Chart understanding data

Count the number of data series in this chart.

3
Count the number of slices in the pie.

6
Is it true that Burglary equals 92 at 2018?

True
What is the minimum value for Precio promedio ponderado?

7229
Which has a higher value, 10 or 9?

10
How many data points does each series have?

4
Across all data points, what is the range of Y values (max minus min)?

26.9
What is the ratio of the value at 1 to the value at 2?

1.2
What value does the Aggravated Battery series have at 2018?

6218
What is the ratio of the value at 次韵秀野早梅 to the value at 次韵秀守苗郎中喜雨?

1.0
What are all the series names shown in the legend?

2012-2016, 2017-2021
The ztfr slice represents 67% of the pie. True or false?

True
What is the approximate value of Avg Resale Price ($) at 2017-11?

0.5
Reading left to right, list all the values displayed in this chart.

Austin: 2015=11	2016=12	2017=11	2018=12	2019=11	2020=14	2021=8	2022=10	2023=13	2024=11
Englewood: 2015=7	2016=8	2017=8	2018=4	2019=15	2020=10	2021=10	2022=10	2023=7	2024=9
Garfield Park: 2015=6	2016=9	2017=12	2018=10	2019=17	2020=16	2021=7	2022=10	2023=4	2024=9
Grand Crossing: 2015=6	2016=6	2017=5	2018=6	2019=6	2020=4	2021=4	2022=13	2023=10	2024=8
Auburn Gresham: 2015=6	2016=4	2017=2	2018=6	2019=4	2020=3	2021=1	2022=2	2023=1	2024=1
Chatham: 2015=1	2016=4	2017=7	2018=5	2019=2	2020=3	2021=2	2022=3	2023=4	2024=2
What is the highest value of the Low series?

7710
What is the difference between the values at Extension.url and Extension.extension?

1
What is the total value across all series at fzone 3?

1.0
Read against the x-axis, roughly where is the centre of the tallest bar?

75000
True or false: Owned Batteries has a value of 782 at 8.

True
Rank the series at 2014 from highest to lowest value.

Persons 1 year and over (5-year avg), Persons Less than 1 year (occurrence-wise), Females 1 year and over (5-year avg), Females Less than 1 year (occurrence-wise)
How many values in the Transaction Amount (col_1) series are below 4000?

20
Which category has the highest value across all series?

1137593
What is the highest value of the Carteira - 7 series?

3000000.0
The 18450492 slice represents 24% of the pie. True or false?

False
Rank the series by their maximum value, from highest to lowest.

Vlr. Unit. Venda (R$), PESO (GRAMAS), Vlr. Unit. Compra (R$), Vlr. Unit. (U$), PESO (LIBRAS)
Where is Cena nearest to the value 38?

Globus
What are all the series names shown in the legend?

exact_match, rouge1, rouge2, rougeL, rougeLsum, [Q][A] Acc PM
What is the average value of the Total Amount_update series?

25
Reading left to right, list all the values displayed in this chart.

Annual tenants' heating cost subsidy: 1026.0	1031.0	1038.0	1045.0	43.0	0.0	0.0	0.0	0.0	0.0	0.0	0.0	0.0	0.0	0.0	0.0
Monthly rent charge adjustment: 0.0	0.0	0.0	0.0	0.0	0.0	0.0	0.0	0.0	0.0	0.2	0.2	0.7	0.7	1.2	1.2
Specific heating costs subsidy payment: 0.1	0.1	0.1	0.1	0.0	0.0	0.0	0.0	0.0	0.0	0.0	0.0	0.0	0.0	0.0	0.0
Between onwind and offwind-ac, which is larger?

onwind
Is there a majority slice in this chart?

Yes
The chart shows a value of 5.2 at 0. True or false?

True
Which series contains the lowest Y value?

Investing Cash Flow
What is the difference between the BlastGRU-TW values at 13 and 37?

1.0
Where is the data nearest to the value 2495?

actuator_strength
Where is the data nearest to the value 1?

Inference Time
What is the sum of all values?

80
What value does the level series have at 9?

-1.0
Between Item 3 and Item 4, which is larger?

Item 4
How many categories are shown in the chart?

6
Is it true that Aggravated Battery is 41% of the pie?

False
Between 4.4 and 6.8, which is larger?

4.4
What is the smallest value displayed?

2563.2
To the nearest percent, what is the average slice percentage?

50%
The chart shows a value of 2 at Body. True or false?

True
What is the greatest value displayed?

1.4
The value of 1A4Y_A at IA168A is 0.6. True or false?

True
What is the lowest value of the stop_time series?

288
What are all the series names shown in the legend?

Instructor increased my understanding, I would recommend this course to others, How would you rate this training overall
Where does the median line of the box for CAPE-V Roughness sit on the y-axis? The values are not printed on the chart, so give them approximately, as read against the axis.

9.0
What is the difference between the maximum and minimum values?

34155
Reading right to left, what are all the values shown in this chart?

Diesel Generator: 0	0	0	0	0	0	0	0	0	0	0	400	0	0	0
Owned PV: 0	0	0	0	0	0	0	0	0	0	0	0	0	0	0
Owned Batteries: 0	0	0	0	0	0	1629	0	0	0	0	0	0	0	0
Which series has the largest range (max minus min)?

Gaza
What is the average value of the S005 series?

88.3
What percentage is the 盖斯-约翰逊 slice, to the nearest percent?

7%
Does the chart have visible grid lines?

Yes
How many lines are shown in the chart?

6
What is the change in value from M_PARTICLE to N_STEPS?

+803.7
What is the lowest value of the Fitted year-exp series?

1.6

Your objective: Copy every one of the records above word for word, keeping each line and its spacing unchanged.

Solution for this problem:
Count the number of data series in this chart.

3
Count the number of slices in the pie.

6
Is it true that Burglary equals 92 at 2018?

True
What is the minimum value for Precio promedio ponderado?

7229
Which has a higher value, 10 or 9?

10
How many data points does each series have?

4
Across all data points, what is the range of Y values (max minus min)?

26.9
What is the ratio of the value at 1 to the value at 2?

1.2
What value does the Aggravated Battery series have at 2018?

6218
What is the ratio of the value at 次韵秀野早梅 to the value at 次韵秀守苗郎中喜雨?

1.0
What are all the series names shown in the legend?

2012-2016, 2017-2021
The ztfr slice represents 67% of the pie. True or false?

True
What is the approximate value of Avg Resale Price ($) at 2017-11?

0.5
Reading left to right, list all the values displayed in this chart.

Austin: 2015=11	2016=12	2017=11	2018=12	2019=11	2020=14	2021=8	2022=10	2023=13	2024=11
Englewood: 2015=7	2016=8	2017=8	2018=4	2019=15	2020=10	2021=10	2022=10	2023=7	2024=9
Garfield Park: 2015=6	2016=9	2017=12	2018=10	2019=17	2020=16	2021=7	2022=10	2023=4	2024=9
Grand Crossing: 2015=6	2016=6	2017=5	2018=6	2019=6	2020=4	2021=4	2022=13	2023=10	2024=8
Auburn Gresham: 2015=6	2016=4	2017=2	2018=6	2019=4	2020=3	2021=1	2022=2	2023=1	2024=1
Chatham: 2015=1	2016=4	2017=7	2018=5	2019=2	2020=3	2021=2	2022=3	2023=4	2024=2
What is the highest value of the Low series?

7710
What is the difference between the values at Extension.url and Extension.extension?

1
What is the total value across all series at fzone 3?

1.0
Read against the x-axis, roughly where is the centre of the tallest bar?

75000
True or false: Owned Batteries has a value of 782 at 8.

True
Rank the series at 2014 from highest to lowest value.

Persons 1 year and over (5-year avg), Persons Less than 1 year (occurrence-wise), Females 1 year and over (5-year avg), Females Less than 1 year (occurrence-wise)
How many values in the Transaction Amount (col_1) series are below 4000?

20
Which category has the highest value across all series?

1137593
What is the highest value of the Carteira - 7 series?

3000000.0
The 18450492 slice represents 24% of the pie. True or false?

False
Rank the series by their maximum value, from highest to lowest.

Vlr. Unit. Venda (R$), PESO (GRAMAS), Vlr. Unit. Compra (R$), Vlr. Unit. (U$), PESO (LIBRAS)
Where is Cena nearest to the value 38?

Globus
What are all the series names shown in the legend?

exact_match, rouge1, rouge2, rougeL, rougeLsum, [Q][A] Acc PM
What is the average value of the Total Amount_update series?

25
Reading left to right, list all the values displayed in this chart.

Annual tenants' heating cost subsidy: 1026.0	1031.0	1038.0	1045.0	43.0	0.0	0.0	0.0	0.0	0.0	0.0	0.0	0.0	0.0	0.0	0.0
Monthly rent charge adjustment: 0.0	0.0	0.0	0.0	0.0	0.0	0.0	0.0	0.0	0.0	0.2	0.2	0.7	0.7	1.2	1.2
Specific heating costs subsidy payment: 0.1	0.1	0.1	0.1	0.0	0.0	0.0	0.0	0.0	0.0	0.0	0.0	0.0	0.0	0.0	0.0
Between onwind and offwind-ac, which is larger?

onwind
Is there a majority slice in this chart?

Yes
The chart shows a value of 5.2 at 0. True or false?

True
Which series contains the lowest Y value?

Investing Cash Flow
What is the difference between the BlastGRU-TW values at 13 and 37?

1.0
Where is the data nearest to the value 2495?

actuator_strength
Where is the data nearest to the value 1?

Inference Time
What is the sum of all values?

80
What value does the level series have at 9?

-1.0
Between Item 3 and Item 4, which is larger?

Item 4
How many categories are shown in the chart?

6
Is it true that Aggravated Battery is 41% of the pie?

False
Between 4.4 and 6.8, which is larger?

4.4
What is the smallest value displayed?

2563.2
To the nearest percent, what is the average slice percentage?

50%
The chart shows a value of 2 at Body. True or false?

True
What is the greatest value displayed?

1.4
The value of 1A4Y_A at IA168A is 0.6. True or false?

True
What is the lowest value of the stop_time series?

288
What are all the series names shown in the legend?

Instructor increased my understanding, I would recommend this course to others, How would you rate this training overall
Where does the median line of the box for CAPE-V Roughness sit on the y-axis? The values are not printed on the chart, so give them approximately, as read against the axis.

9.0
What is the difference between the maximum and minimum values?

34155
Reading right to left, what are all the values shown in this chart?

Diesel Generator: 0	0	0	0	0	0	0	0	0	0	0	400	0	0	0
Owned PV: 0	0	0	0	0	0	0	0	0	0	0	0	0	0	0
Owned Batteries: 0	0	0	0	0	0	1629	0	0	0	0	0	0	0	0
Which series has the largest range (max minus min)?

Gaza
What is the average value of the S005 series?

88.3
What percentage is the 盖斯-约翰逊 slice, to the nearest percent?

7%
Does the chart have visible grid lines?

Yes
How many lines are shown in the chart?

6
What is the change in value from M_PARTICLE to N_STEPS?

+803.7
What is the lowest value of the Fitted year-exp series?

1.6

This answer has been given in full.